### [Task directions]
Copy word for word, please, the lines of the entries below running from the one containing "none; stroke-linecap: round;" to the one containing "#97826c; stroke-width: 29", both ends included.

### [Data]
====
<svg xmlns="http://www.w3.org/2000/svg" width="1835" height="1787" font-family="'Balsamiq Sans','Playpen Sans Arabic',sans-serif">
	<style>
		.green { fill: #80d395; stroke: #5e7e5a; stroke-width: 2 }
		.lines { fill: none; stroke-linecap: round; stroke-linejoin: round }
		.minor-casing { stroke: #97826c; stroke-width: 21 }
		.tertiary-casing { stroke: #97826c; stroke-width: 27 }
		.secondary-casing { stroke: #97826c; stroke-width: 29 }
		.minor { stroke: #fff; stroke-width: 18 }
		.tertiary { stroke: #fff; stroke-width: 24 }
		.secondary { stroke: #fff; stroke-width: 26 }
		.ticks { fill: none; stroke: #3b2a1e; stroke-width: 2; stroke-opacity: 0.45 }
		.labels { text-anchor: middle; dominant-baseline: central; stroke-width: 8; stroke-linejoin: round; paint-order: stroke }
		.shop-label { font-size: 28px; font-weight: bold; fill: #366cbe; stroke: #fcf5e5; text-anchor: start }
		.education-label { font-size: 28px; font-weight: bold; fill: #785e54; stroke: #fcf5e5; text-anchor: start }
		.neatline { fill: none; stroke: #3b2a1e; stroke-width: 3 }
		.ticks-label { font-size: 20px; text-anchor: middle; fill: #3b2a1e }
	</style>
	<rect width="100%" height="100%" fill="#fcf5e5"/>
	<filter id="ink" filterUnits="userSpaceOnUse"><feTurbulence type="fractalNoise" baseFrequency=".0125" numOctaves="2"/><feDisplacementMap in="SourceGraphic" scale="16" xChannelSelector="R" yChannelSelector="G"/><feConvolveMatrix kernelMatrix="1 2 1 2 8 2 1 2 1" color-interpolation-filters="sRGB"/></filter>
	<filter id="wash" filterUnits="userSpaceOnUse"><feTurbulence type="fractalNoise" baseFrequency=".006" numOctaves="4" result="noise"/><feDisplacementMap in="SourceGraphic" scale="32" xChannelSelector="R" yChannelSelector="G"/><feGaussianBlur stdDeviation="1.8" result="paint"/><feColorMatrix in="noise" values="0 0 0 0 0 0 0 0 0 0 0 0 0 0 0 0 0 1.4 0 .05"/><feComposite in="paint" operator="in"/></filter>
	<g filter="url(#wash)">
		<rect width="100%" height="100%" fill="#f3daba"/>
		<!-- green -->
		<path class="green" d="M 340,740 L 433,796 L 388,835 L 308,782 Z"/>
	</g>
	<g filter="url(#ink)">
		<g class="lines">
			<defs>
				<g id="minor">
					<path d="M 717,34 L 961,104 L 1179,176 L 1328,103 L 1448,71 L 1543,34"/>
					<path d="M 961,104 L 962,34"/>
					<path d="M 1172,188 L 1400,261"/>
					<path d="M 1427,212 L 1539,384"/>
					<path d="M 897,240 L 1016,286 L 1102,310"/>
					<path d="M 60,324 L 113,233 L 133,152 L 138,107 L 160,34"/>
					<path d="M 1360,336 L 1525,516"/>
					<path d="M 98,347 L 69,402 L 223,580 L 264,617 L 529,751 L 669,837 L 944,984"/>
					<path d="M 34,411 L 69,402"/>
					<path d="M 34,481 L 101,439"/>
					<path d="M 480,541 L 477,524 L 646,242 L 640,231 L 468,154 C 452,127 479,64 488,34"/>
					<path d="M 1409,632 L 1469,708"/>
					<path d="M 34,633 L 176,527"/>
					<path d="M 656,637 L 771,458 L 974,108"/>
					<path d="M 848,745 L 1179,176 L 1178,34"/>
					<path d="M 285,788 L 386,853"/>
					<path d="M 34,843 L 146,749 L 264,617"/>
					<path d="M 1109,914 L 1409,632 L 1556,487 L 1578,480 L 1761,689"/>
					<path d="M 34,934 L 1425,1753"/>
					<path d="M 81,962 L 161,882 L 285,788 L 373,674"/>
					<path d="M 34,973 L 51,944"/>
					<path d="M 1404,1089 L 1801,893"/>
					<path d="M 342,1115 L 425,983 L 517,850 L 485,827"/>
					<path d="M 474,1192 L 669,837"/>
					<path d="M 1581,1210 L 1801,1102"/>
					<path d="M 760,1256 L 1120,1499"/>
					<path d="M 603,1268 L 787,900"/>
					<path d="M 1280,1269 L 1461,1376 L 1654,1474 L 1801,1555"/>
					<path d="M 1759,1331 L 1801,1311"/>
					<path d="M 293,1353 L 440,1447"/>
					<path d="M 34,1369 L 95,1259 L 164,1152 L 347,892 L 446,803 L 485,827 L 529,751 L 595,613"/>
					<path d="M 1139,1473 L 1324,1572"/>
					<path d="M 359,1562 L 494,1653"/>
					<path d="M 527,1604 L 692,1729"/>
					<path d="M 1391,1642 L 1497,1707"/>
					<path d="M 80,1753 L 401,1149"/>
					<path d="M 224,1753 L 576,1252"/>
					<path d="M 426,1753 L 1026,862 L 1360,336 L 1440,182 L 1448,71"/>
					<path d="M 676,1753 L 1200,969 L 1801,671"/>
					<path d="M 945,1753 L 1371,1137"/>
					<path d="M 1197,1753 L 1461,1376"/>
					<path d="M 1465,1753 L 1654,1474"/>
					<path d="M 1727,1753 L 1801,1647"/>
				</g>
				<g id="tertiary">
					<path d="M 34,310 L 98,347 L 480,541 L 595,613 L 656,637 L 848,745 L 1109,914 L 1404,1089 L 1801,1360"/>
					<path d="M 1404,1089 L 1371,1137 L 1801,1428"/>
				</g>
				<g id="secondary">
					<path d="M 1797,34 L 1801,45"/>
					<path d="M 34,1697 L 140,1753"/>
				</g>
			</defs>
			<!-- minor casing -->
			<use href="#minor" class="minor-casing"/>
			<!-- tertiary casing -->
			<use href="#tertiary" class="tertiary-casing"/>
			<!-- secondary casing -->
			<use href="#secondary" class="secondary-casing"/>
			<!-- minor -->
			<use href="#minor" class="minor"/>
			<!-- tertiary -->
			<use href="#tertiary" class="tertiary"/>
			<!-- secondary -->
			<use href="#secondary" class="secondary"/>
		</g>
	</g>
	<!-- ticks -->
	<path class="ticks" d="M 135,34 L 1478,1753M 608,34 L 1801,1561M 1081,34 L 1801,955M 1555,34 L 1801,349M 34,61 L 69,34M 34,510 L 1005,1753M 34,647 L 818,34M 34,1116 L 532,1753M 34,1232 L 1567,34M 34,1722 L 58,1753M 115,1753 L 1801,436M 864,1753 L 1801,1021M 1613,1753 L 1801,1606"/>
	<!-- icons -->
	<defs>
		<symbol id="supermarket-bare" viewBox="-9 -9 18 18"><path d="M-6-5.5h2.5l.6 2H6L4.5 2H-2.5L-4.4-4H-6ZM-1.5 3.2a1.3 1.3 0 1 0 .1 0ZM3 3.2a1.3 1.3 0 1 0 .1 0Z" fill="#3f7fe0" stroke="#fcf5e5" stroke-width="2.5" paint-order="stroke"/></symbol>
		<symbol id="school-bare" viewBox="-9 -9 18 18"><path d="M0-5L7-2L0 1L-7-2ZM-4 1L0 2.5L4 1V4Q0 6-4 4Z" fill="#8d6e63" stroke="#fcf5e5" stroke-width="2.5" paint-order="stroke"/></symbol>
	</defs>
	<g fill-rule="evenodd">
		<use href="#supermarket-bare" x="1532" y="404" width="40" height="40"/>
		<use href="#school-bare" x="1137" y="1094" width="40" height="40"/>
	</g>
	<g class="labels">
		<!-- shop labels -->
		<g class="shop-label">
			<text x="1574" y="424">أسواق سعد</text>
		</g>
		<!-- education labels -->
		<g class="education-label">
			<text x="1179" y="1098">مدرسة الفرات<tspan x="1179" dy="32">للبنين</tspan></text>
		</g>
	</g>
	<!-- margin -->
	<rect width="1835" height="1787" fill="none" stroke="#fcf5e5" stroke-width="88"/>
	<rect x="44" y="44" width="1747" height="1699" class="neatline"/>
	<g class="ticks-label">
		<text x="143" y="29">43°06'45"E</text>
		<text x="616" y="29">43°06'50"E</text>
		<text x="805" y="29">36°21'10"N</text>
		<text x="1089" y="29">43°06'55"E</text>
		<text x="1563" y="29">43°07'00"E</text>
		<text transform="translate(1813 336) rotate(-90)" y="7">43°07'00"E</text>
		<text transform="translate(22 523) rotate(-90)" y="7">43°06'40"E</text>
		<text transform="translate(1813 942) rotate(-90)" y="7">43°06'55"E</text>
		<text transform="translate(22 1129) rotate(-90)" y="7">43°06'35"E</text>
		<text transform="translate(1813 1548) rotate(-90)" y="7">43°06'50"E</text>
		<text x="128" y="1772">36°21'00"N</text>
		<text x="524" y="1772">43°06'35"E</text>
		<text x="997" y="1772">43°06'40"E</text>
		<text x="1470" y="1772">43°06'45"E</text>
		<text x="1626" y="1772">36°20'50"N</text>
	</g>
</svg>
====
### [Exercise solution]
		.lines { fill: none; stroke-linecap: round; stroke-linejoin: round }
		.minor-casing { stroke: #97826c; stroke-width: 21 }
		.tertiary-casing { stroke: #97826c; stroke-width: 27 }
		.secondary-casing { stroke: #97826c; stroke-width: 29 }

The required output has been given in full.